M. [H] conteste cet avis, estimant que les limitations engendrées par ses nombreuses pathologies ont été sous-évaluées.
Or, force est de constater que :
- le médecin-consultant désigné par le tribunal a bien pris soin de reporter l'ensemble des atteintes présentées par le requérant, ainsi que le traitement médicamenteux en découlant et les doléances exprimées lors de l'examen ;
- le requérant ne soulève aucune anomalie lors de la consultation médicale ou d'omission de la part du docteur [X] ;
- le certificat médical accompagnant la demande de M. [H] ne fait état que de difficultés à l'habillage, au déshabillage, à la toilette et à la marche, sans nécessité de recourir à une aide humaine ;
- l'avis d'inaptitude dont se prévaut M. [H] n'a pas été délivré par la médecine du travail et mentionne expressément qu'il s'agit là d'une incapacité temporaire (notification de la COTOREP du 26 décembre 2000) et non définitive ;
- la COTOREP a notifié dès 2003 au requérant la reconnaissance de la qualité de travailleur handicapé qui avait été précédemment refusée pour cause d'inaptitude temporaire, ce qui traduit ainsi une évolution favorable de son état de santé ;
- les diverses attributions de l'allocations aux adultes handicapés n'ont jamais été fondées sur un taux d'incapacité au moins égal à 80% et ne démontrent pas pour autant une incapacité définitive à toute activité professionnelle ;
- M. [H] ne produit aucun document de nature à démontrer que son état de santé en mars 2019 était identique à celui présenté lors des périodes d'attribution de la prestation demandée ;
- les seules pièces médicales versées par M. [H] au soutien de son appel sont soit très antérieures (2015), soit très postérieures (2021) à la date de la demande et ne peuvent donc être prises en compte car elles ne témoignent pas de son état de santé au 14 mars 2019 ;
- les ordonnances de médicaments ne sont pas plus probantes puisqu'elles ne détaillent ni les pathologies concernées, ni les potentielles incapacités en résultant ;
- M. [H] ne démontre pas non plus qu'il était empêché d'une quelconque manière de procéder, depuis 1996 à une réorientation professionnelle tenant compte de
ses limitations ;
- le requérant bénéficie de la reconnaissance de la qualité de travailleur handicapé, lui ouvrant droit à des aménagements de poste.

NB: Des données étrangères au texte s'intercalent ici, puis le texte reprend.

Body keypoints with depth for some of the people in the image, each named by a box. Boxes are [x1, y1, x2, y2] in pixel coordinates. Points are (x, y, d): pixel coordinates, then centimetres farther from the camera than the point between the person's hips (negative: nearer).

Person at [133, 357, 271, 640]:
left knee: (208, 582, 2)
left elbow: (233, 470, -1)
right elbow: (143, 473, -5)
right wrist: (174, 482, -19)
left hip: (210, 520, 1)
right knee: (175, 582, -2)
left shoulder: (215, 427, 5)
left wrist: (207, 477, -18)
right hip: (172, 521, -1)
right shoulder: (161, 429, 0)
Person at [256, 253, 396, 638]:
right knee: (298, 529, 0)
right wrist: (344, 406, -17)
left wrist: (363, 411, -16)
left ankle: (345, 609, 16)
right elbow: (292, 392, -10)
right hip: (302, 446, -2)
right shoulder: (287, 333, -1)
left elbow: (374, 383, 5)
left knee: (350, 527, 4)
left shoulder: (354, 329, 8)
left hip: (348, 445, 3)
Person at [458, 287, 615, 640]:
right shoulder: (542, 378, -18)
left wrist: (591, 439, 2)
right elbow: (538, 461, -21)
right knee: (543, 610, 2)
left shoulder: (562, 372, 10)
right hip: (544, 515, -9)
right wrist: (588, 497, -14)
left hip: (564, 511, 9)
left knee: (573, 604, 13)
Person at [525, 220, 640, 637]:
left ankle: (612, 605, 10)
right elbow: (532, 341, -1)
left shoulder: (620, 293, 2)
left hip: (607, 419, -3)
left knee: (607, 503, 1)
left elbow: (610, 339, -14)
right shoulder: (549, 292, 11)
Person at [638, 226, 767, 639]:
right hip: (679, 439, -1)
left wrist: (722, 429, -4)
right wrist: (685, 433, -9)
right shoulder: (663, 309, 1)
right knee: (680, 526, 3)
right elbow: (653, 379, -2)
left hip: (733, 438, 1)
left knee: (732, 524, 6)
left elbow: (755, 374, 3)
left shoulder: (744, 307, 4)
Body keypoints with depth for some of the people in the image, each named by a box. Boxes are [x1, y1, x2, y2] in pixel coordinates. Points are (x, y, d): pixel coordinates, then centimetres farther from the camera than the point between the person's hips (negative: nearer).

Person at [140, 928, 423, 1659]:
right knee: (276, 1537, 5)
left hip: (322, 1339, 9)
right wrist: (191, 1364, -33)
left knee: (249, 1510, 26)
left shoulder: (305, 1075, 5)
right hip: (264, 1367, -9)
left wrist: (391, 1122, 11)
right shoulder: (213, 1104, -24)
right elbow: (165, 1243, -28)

Compte tenu de tous ces éléments, il y a donc lieu de confirmer en toutes ses dispositions le jugement critiqué.
En application de l'article 696 du code de procédure civile, M. [H] qui succombe, sera condamné aux dépens de la procédure d'appel. Il sera également débouté de sa demande de condamnation de la MDPH au titre de l'article 700 du code précité.
PAR CES MOTIFS
La cour,
Confirme, en toutes ses dispositions, le jugement rendu le 8 décembre 2021 par le pôle social du tribunal judiciaire de Bordeaux ;
Y ajoutant,
Déboute M. [H] de l'ensemble de ses demandes ;
Condamne M. [H] aux dépens de la procédure d'appel.
Signé par monsieur Eric Veyssière, président, et par madame Sylvaine Déchamps, greffière à laquelle la minute de la décision a été remise par le magistrat signataire.